Industrial clients might enhance economics by 5-13.5% driving some upside to transmission and buying and selling vol.

Transmission is poised for sturdy development on fuel availability alongside new pipelines and unified tariffs. Natgas inclusion beneath GST ought to have small constructive quantity affect however transmission tariff cuts, petchem oversupply and home fuel worth flooring are headwinds. A large pipeline. InvIT might give 20% inventory upside however appears to be like unlikely. We see restricted upside with out additional crude rally and provoke at Maintain, SOTP-based PT of Rs 145 noting <10% ROCE over FY21-24E.

7.5% vol Cagr in transmission over FY21-24E, ROCE to stay sub-10%. We count on cumulative quantity development of 26mmscmd on a low FY21E base pushed by fertilizer, refining and CGD alongside its new pipelines. With tariffs more likely to be lowered c.5% (calc) to regulate for decrease company tax charge, section ROCE will stay in single digits.
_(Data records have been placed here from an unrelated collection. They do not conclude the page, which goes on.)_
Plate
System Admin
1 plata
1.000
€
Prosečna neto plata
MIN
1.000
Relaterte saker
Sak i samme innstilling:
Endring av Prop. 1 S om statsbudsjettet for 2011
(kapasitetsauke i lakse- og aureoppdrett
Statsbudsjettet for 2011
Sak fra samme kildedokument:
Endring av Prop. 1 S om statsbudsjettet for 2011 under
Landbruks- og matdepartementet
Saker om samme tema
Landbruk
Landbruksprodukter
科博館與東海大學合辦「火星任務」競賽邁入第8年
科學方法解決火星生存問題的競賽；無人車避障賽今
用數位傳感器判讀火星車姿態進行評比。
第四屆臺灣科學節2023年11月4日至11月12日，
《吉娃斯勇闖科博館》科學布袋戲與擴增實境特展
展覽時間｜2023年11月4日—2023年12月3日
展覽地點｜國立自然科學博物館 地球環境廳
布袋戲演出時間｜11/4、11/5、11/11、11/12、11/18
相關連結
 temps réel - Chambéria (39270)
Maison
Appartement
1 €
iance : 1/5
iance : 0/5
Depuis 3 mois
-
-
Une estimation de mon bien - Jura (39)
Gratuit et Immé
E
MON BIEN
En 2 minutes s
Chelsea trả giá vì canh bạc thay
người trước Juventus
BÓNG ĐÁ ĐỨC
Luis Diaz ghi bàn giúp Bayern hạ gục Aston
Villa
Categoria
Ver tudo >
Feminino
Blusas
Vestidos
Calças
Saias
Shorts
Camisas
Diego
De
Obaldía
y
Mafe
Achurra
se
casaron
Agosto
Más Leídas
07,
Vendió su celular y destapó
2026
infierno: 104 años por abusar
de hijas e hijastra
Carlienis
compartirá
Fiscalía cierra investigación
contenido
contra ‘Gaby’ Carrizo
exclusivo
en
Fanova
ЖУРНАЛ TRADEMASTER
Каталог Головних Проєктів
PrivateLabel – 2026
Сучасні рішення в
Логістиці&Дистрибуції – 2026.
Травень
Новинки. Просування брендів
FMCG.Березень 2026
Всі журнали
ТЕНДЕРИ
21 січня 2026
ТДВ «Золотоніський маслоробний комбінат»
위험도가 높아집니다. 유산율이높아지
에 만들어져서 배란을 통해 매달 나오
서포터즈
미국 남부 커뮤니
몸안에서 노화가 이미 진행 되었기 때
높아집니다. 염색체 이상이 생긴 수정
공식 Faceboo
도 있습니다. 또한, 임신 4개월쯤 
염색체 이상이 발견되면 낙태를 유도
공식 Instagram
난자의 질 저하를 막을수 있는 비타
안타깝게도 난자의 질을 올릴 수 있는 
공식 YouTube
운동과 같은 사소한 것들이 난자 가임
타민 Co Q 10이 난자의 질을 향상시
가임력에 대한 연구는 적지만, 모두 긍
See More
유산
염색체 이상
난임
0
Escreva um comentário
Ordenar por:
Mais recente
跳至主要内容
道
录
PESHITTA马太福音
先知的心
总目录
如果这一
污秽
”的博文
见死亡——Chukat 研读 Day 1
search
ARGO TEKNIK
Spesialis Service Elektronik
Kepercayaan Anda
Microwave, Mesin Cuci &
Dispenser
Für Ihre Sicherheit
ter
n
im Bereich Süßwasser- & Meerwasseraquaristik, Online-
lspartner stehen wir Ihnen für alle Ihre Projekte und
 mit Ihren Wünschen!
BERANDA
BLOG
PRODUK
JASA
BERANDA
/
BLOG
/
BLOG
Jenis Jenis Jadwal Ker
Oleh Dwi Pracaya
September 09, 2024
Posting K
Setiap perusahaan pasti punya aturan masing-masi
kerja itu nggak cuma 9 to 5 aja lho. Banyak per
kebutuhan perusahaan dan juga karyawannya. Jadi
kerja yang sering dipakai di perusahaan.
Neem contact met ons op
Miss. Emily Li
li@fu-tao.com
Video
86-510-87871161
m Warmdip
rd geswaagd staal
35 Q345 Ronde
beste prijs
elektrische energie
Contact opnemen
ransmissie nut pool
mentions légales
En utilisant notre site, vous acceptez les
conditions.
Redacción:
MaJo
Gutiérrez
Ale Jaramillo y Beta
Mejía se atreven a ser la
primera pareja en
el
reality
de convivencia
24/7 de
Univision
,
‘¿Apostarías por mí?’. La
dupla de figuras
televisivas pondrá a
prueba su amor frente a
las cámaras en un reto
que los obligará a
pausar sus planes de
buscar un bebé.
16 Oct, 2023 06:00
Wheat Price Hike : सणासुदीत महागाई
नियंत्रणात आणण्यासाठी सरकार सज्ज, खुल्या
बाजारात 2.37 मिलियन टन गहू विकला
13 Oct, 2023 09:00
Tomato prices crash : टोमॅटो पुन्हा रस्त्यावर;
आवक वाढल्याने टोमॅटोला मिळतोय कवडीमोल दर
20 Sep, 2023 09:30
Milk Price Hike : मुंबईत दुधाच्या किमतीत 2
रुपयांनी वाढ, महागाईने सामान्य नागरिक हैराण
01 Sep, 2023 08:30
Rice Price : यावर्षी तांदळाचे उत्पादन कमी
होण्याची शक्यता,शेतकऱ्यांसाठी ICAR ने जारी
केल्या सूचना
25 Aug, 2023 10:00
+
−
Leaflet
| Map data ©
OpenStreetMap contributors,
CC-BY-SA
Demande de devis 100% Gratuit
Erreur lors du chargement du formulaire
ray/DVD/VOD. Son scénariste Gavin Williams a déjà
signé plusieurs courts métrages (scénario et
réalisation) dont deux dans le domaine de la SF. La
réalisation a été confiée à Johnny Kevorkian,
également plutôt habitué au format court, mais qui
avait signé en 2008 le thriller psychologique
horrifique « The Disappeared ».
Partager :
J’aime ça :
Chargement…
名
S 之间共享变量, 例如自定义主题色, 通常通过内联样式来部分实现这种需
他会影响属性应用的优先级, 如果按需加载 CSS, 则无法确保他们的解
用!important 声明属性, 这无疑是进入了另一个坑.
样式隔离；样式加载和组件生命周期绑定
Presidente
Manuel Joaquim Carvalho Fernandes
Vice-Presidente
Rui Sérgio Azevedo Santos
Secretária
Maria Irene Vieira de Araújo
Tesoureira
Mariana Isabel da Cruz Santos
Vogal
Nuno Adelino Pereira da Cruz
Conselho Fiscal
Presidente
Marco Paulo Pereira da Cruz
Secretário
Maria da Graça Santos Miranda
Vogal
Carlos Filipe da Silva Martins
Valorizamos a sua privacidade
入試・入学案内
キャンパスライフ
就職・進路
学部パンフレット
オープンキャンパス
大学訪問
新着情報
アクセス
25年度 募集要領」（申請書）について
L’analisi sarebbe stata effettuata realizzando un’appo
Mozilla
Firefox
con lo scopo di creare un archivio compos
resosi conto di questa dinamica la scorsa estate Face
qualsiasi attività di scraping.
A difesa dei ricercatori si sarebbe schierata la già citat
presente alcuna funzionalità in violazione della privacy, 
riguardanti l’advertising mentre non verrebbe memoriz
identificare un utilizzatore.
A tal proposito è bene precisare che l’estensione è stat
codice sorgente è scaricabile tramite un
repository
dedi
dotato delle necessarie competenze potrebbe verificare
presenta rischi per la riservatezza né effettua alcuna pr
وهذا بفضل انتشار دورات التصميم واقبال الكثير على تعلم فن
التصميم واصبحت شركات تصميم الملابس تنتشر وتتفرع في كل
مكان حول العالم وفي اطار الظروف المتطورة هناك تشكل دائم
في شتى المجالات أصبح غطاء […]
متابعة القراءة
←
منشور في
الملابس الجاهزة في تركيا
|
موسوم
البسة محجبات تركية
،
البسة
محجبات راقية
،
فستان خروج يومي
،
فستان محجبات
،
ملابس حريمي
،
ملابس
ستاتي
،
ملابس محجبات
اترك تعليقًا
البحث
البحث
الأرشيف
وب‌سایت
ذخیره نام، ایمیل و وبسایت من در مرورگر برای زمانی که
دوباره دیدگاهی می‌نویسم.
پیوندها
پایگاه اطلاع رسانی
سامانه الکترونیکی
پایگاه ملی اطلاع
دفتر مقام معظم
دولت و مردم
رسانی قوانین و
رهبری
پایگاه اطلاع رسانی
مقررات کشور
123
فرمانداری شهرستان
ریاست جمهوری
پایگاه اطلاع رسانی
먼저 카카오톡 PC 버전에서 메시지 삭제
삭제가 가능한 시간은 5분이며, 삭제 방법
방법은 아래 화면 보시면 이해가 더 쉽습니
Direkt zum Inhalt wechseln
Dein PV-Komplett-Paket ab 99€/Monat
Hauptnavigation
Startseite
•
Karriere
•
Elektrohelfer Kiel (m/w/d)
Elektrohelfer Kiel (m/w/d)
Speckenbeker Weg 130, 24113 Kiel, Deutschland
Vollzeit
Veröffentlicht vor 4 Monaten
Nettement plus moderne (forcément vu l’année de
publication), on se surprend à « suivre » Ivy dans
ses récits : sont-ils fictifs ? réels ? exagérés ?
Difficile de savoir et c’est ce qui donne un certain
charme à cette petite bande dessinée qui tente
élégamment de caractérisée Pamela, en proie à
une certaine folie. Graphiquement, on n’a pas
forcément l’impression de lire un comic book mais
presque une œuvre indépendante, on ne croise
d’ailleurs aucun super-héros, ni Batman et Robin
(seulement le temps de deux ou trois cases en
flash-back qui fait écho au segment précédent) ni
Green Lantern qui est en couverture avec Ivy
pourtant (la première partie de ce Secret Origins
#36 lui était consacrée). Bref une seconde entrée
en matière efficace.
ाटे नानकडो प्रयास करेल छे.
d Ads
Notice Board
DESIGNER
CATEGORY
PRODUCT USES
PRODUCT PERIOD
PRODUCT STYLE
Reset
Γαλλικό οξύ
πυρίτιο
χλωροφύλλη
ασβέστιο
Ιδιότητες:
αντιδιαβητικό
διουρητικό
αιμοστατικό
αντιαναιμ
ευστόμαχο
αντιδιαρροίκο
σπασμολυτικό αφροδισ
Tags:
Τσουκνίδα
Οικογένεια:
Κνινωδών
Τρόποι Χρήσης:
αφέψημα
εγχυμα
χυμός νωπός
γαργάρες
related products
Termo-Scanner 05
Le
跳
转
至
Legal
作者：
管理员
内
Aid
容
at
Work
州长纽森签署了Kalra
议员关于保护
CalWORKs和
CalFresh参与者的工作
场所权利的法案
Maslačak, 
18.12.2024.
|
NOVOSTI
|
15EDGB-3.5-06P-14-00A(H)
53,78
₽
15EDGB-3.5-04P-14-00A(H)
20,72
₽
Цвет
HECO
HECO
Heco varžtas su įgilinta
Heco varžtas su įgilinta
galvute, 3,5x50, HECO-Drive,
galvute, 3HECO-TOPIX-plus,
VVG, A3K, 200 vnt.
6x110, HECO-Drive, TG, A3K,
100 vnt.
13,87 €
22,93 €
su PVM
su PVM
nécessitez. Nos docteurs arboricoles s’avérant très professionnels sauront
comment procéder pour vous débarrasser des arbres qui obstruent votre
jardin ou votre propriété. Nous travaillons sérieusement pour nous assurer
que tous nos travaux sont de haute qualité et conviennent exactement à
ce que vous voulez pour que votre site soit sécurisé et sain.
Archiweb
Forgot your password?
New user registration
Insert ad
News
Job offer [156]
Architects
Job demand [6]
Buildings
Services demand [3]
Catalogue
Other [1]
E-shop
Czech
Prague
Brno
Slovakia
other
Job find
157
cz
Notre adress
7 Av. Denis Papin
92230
Buying and selling volatility might scale back, RIL’s domgas a danger. Revived SOE fertilizer vegetation might devour 10mmscmd of US LNG by FY24E lowering buying and selling revenue volatility. However fertilizer vegetation might discover RIL-BP’s home fuel cheaper if future fuel auctions are priced at an inexpensive slope to crude posing danger to Gail’s US LNG volumes. Profitability headwinds for polymer enterprise. China goals to lift self-sufficiency in polyethylene (PE) by including 20% of present international capability over CY21-23E doubtless weighing on PE worth. New LNG funding drying up in CY16-17 and Covid-related building delays are anticipated to strengthen LNG worth over CY22-25E doubtless dragging PE profitability. LPG profitability buoyant, flooring worth on home fuel headwind. Decade low home fuel worth and rallying crude are supportive of profitability. A regulated flooring to home fuel worth is a key danger.

Restricted upside from inclusion of pure fuel beneath GST. GAIL’s transmission and LPG manufacturing segments might declare ~Rs 3.5bn (calc) of enter tax credit score stranded at the moment however are more likely to go these by to clients.

Industrial clients might enhance economics by 5-13.5% driving some upside to transmission and buying and selling vol.

Sizable pipeline InvIT might rerate inventory. The proposed InvIT might re-rate the valuation a number of of transmission enterprise from 6.5x to 9x lifting GAIL’s honest worth 20% (Rs 30/sh) offered sizable belongings are transferred. However a small providing appears to be like doubtless given three pipelines contribute 70% of revenues.